◆ WHAT THE EXERCISE ASKS ◆
Output every record below exactly as it appears.

◆ ENTRIES SHOWN ◆
- - - - - - -

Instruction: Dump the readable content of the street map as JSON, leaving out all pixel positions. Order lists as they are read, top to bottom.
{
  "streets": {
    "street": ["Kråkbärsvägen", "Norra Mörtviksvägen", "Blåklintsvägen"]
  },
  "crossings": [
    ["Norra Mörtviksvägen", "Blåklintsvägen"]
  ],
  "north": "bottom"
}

- - - - - - -

◆ RESULT ◆
Instruction: Dump the readable content of the street map as JSON, leaving out all pixel positions. Order lists as they are read, top to bottom.
{
  "streets": {
    "street": ["Kråkbärsvägen", "Norra Mörtviksvägen", "Blåklintsvägen"]
  },
  "crossings": [
    ["Norra Mörtviksvägen", "Blåklintsvägen"]
  ],
  "north": "bottom"
}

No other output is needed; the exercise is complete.